BEGIN STORED DATA

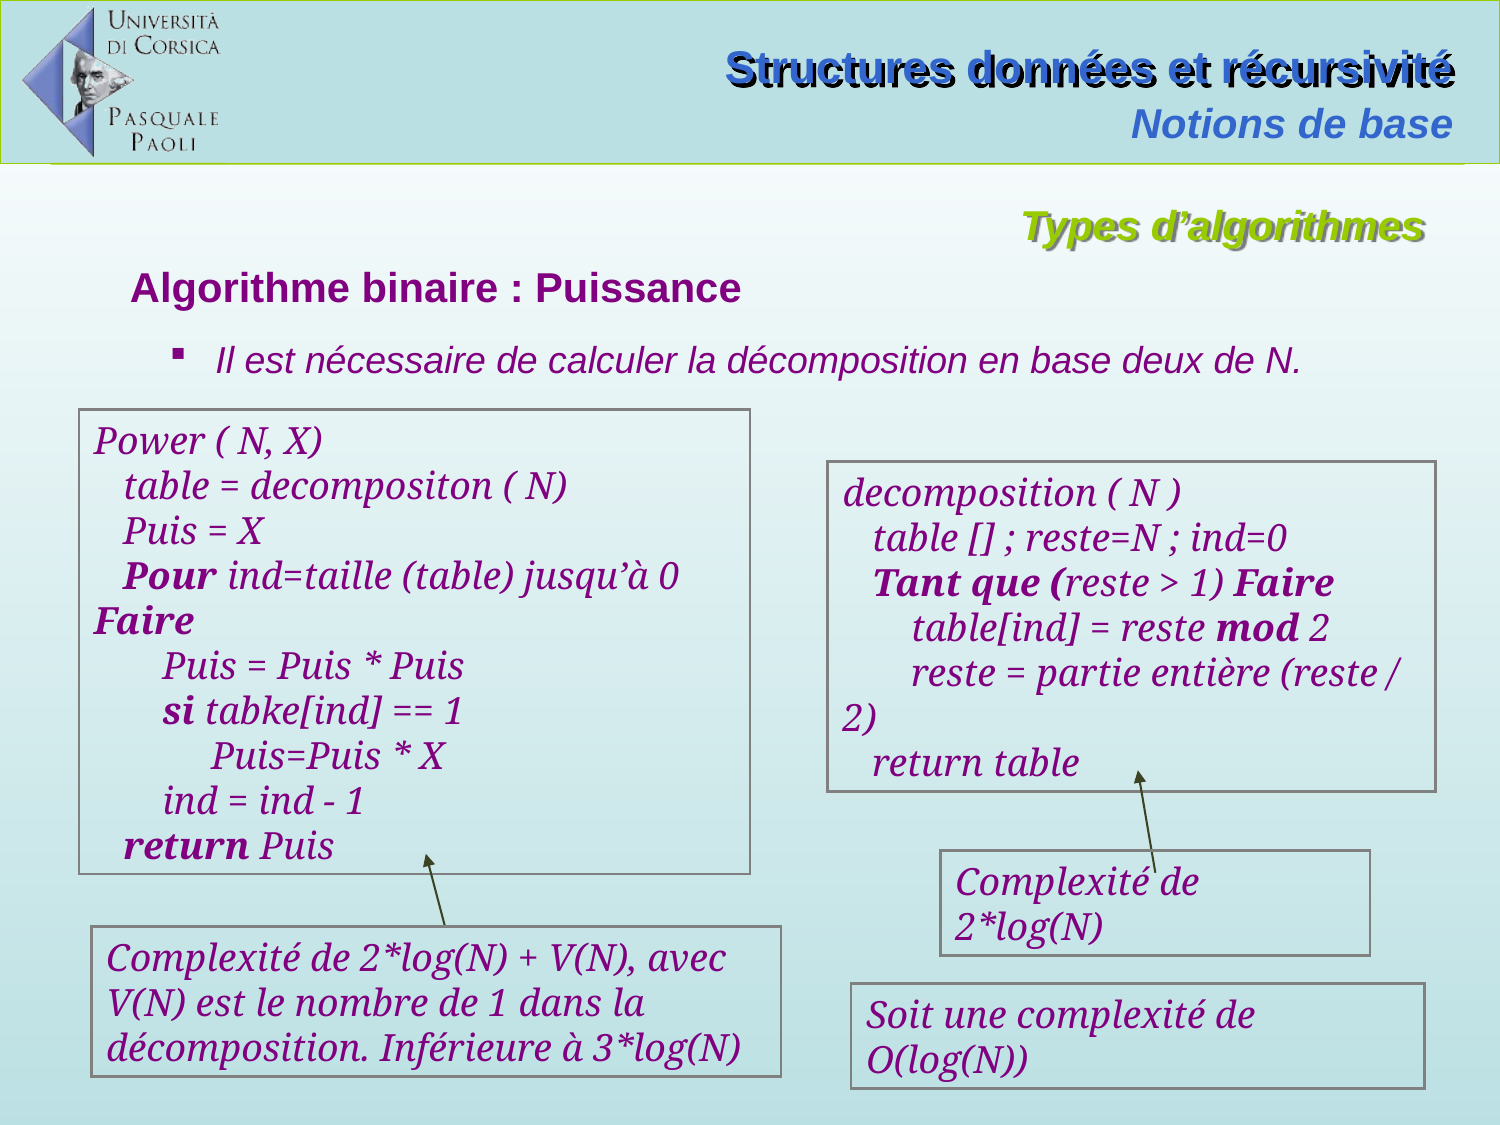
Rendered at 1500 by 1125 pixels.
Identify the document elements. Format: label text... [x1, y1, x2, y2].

text_box Complexité de 2*log(N) [940, 850, 1371, 956]
text_box Power ( N, X) table = decompositon ( N) Puis = X Pour ind=taille (table) jusqu’à 0 Faire Puis = Puis * Puis si tabke[ind] == 1 Puis=Puis * X ind = ind - 1 return Puis [78, 409, 750, 875]
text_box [50, 163, 1465, 391]
picture [21, 5, 221, 159]
text_box [1133, 770, 1152, 850]
text_box [0, 0, 1500, 164]
text_box Complexité de 2*log(N) + V(N), avec V(N) est le nombre de 1 dans la décomposition. Inférieure à 3*log(N) [91, 926, 781, 1077]
text_box [423, 853, 445, 926]
text_box Structures données et récursivité [709, 29, 1468, 100]
text_box decomposition ( N ) table [] ; reste=N ; ind=0 Tant que (reste > 1) Faire table[ind] = reste mod 2 reste = partie entière (reste / 2) return table [827, 461, 1436, 792]
text_box Soit une complexité de O(log(N)) [851, 983, 1425, 1089]
text_box Notions de base [1116, 89, 1469, 155]
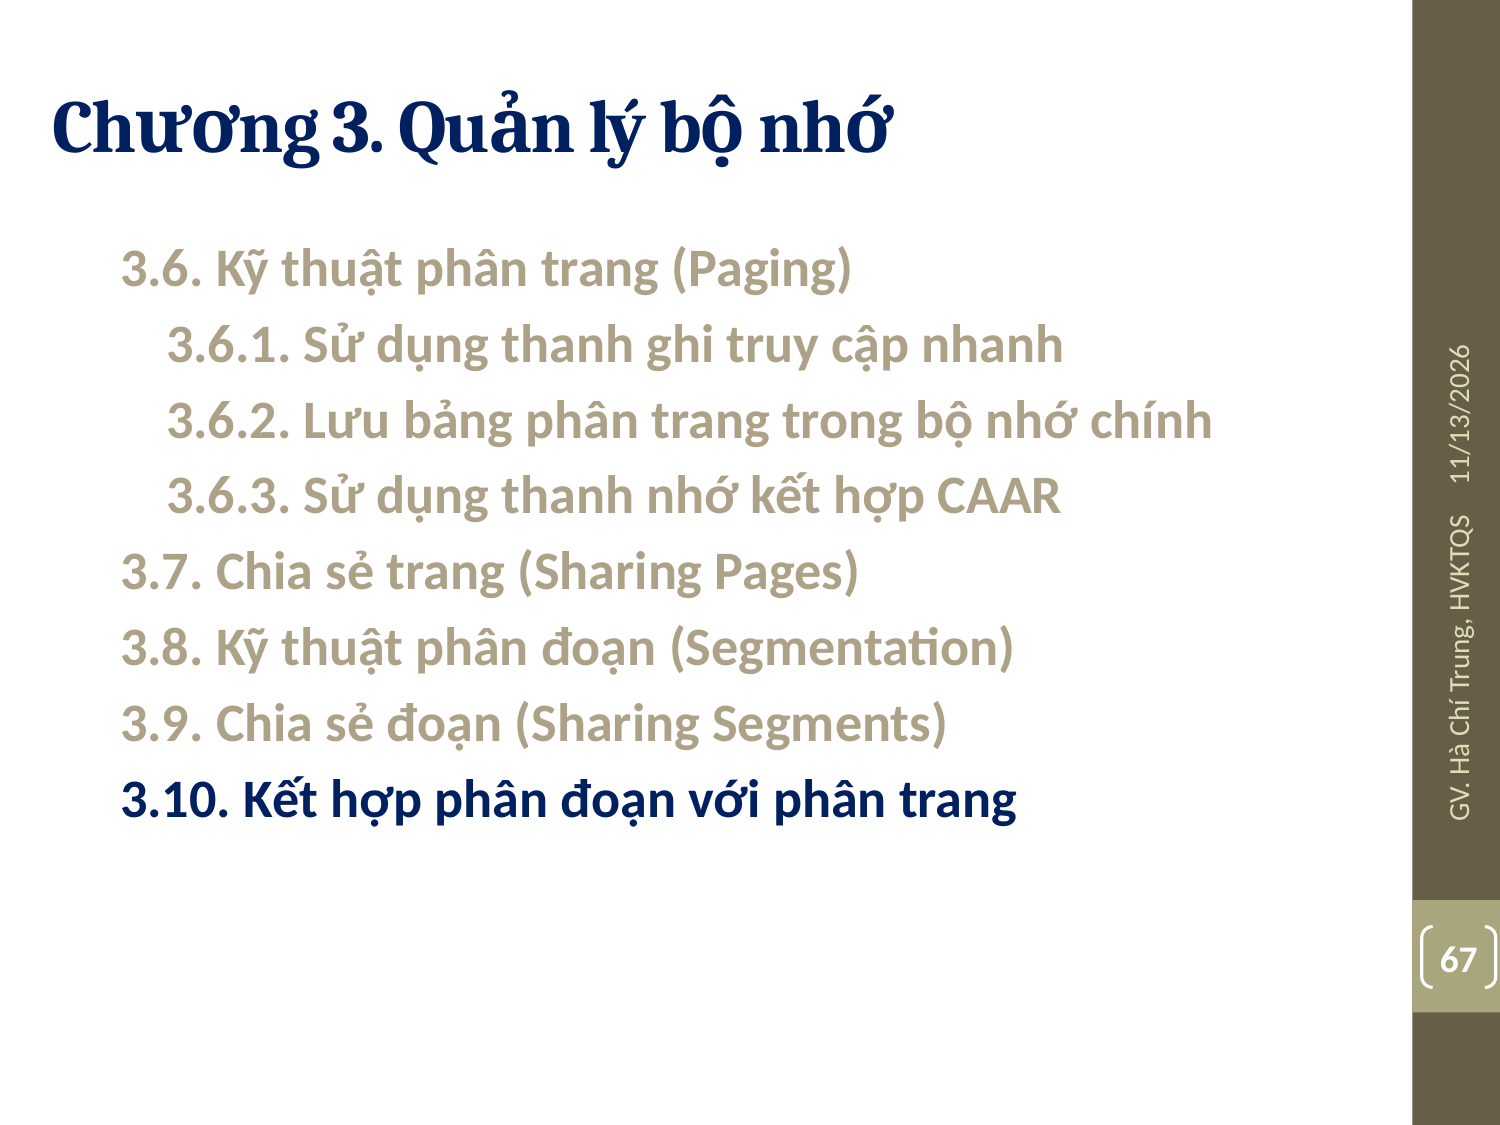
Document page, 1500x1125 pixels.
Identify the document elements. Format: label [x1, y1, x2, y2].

footer [1427, 500, 1488, 889]
slide_number [1420, 925, 1498, 990]
list [37, 224, 1375, 1100]
slide_number [1427, 100, 1488, 500]
title [37, 45, 1375, 200]
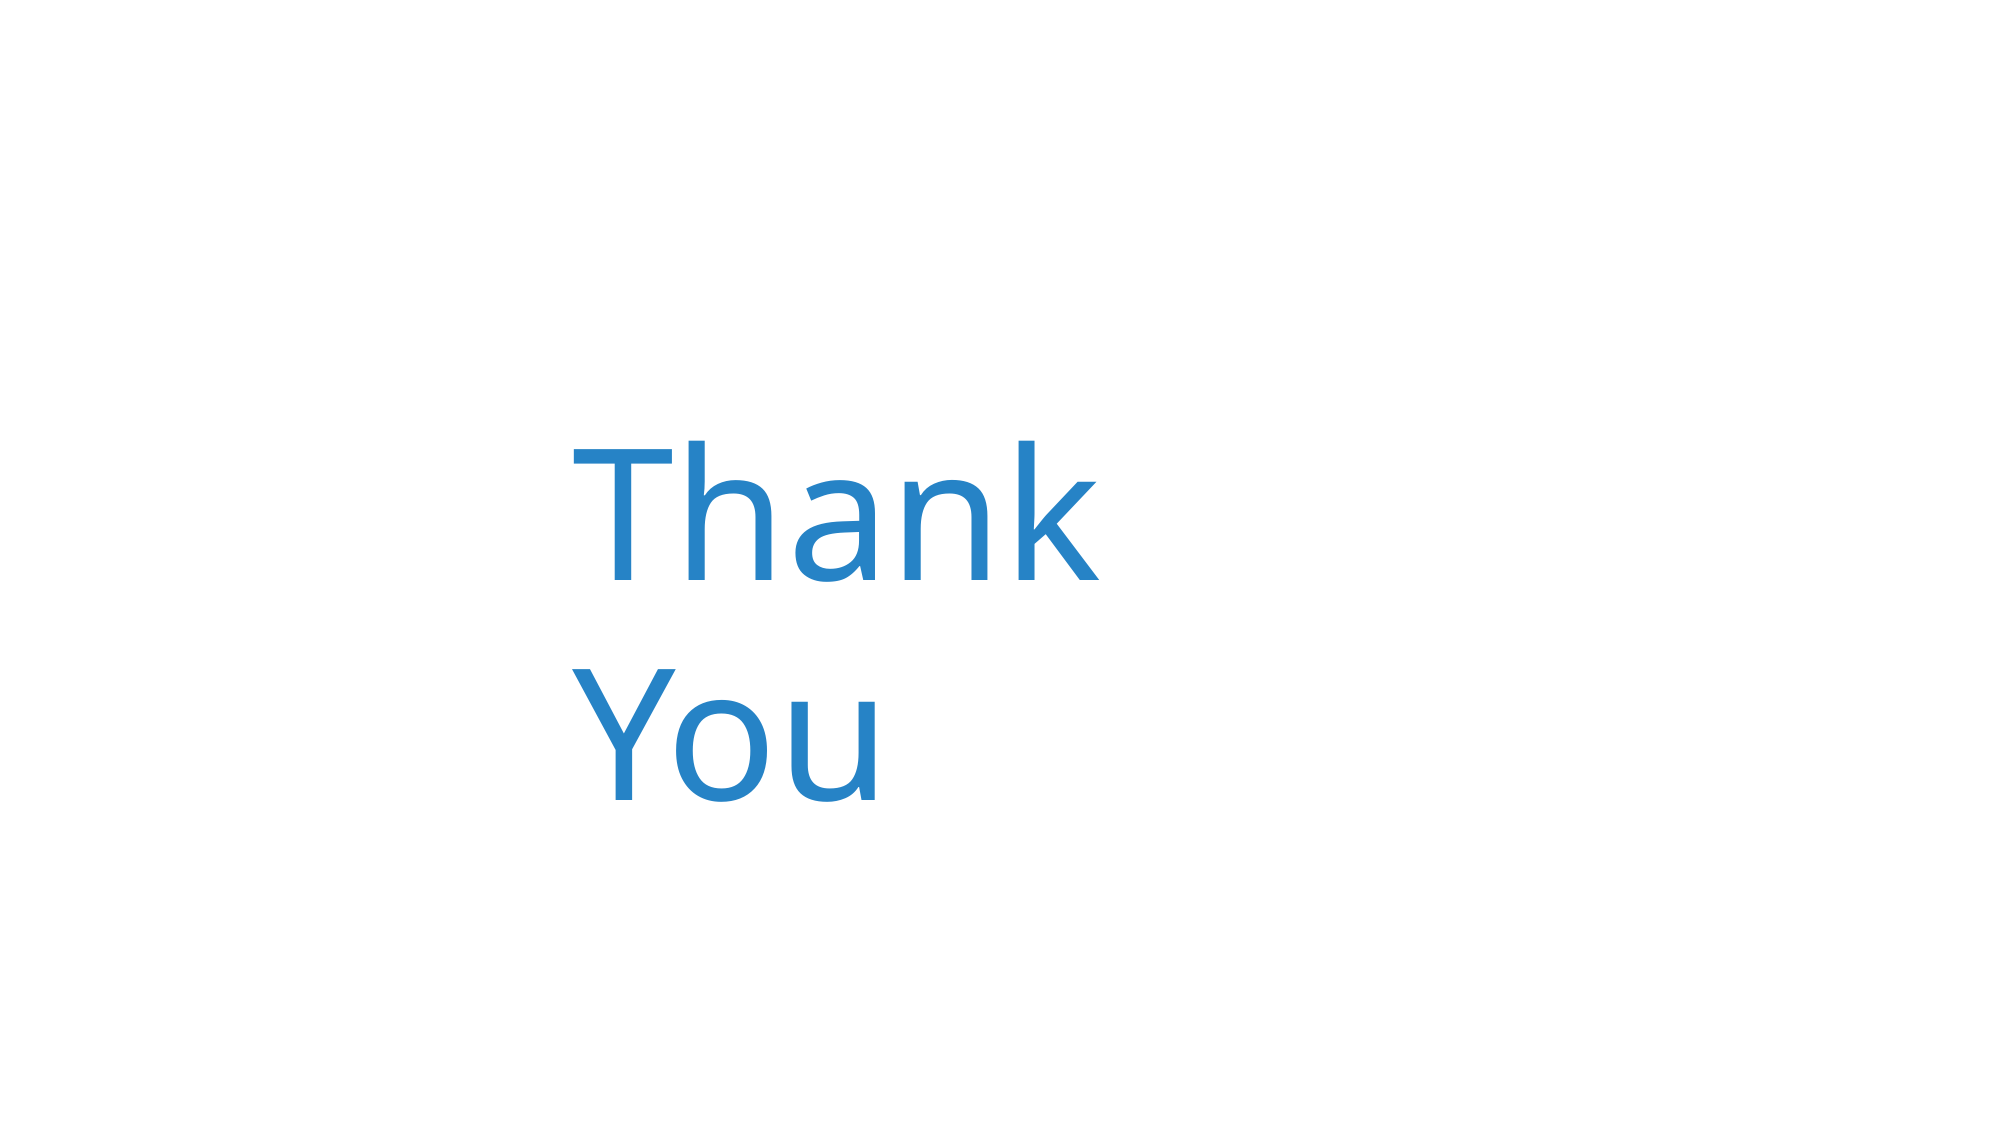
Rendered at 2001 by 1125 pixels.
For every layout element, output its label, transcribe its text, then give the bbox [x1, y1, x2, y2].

text_box Thank You [557, 390, 1394, 845]
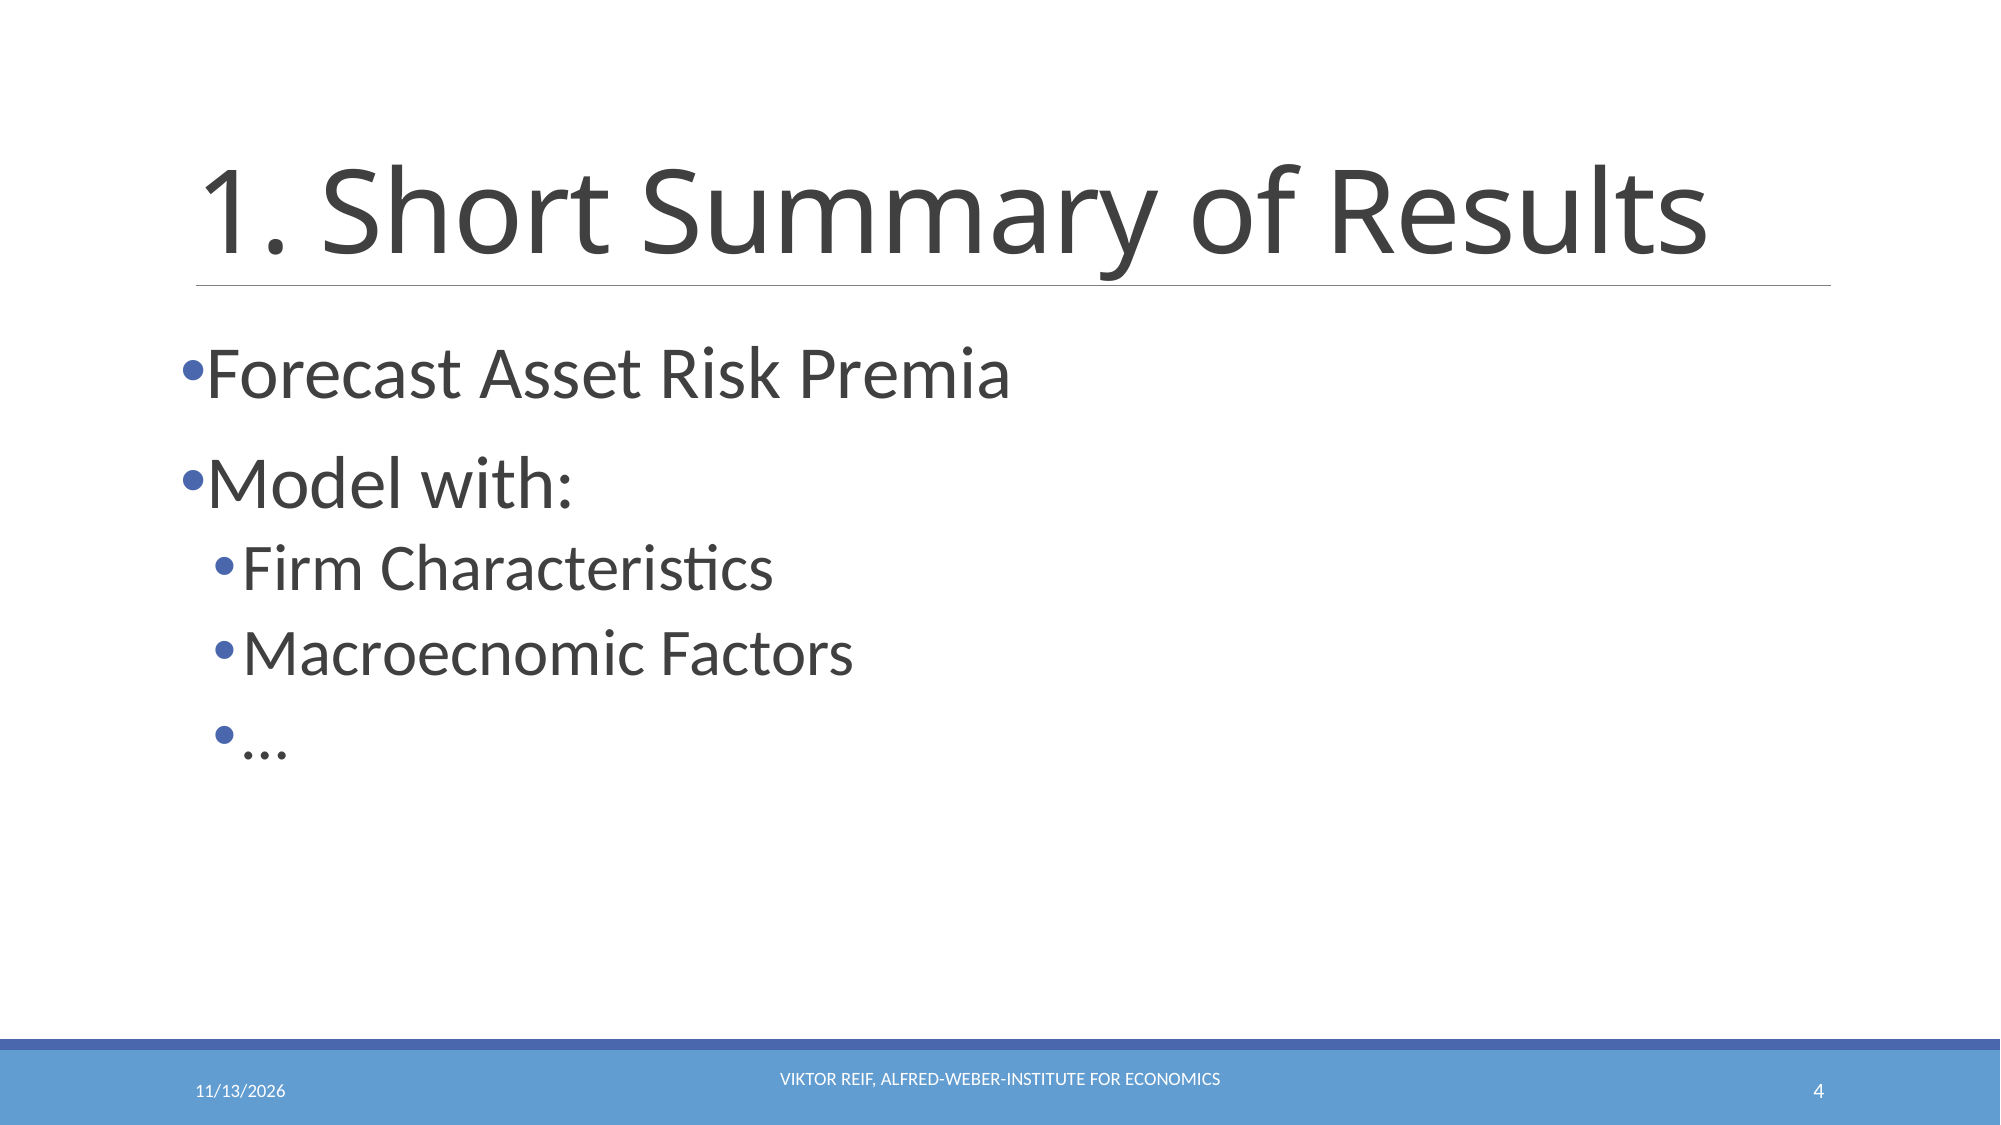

END STORED DATA

_TASK PROMPT_
Count the lines of the data that hold the string "Rendered", and give that number as the entire reply.

_YOUR RESPONSE_
2